TASK GOAL: Keeping each line exactly as it is, output all of the records.

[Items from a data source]

* * *

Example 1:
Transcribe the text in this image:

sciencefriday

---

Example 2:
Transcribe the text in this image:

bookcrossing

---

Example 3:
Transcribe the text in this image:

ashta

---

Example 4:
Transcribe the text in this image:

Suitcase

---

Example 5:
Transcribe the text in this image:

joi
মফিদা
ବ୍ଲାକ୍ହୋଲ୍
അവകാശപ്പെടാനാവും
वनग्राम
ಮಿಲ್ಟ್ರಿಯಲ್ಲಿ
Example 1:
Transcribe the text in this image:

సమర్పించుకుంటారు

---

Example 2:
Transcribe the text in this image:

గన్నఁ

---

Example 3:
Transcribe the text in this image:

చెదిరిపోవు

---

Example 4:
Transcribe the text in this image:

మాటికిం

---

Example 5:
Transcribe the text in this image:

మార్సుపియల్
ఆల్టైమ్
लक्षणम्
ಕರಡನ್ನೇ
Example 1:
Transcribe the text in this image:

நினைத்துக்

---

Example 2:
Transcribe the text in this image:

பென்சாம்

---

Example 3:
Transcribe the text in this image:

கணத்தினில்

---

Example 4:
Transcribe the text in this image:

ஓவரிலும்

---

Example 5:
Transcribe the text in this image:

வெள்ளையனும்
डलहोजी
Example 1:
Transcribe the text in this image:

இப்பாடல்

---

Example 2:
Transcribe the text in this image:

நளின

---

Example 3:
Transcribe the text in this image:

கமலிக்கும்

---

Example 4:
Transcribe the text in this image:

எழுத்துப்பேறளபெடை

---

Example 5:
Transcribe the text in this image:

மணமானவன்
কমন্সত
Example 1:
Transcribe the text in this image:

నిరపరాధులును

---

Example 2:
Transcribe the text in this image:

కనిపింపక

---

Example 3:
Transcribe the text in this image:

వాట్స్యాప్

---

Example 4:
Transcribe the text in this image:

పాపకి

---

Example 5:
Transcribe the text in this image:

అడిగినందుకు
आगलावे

* * *

THE COMPLETED TASK:
Example 1:
Transcribe the text in this image:

sciencefriday

---

Example 2:
Transcribe the text in this image:

bookcrossing

---

Example 3:
Transcribe the text in this image:

ashta

---

Example 4:
Transcribe the text in this image:

Suitcase

---

Example 5:
Transcribe the text in this image:

joi
মফিদা
ବ୍ଲାକ୍ହୋଲ୍
അവകാശപ്പെടാനാവും
वनग्राम
ಮಿಲ್ಟ್ರಿಯಲ್ಲಿ
Example 1:
Transcribe the text in this image:

సమర్పించుకుంటారు

---

Example 2:
Transcribe the text in this image:

గన్నఁ

---

Example 3:
Transcribe the text in this image:

చెదిరిపోవు

---

Example 4:
Transcribe the text in this image:

మాటికిం

---

Example 5:
Transcribe the text in this image:

మార్సుపియల్
ఆల్టైమ్
लक्षणम्
ಕರಡನ್ನೇ
Example 1:
Transcribe the text in this image:

நினைத்துக்

---

Example 2:
Transcribe the text in this image:

பென்சாம்

---

Example 3:
Transcribe the text in this image:

கணத்தினில்

---

Example 4:
Transcribe the text in this image:

ஓவரிலும்

---

Example 5:
Transcribe the text in this image:

வெள்ளையனும்
डलहोजी
Example 1:
Transcribe the text in this image:

இப்பாடல்

---

Example 2:
Transcribe the text in this image:

நளின

---

Example 3:
Transcribe the text in this image:

கமலிக்கும்

---

Example 4:
Transcribe the text in this image:

எழுத்துப்பேறளபெடை

---

Example 5:
Transcribe the text in this image:

மணமானவன்
কমন্সত
Example 1:
Transcribe the text in this image:

నిరపరాధులును

---

Example 2:
Transcribe the text in this image:

కనిపింపక

---

Example 3:
Transcribe the text in this image:

వాట్స్యాప్

---

Example 4:
Transcribe the text in this image:

పాపకి

---

Example 5:
Transcribe the text in this image:

అడిగినందుకు
आगलावे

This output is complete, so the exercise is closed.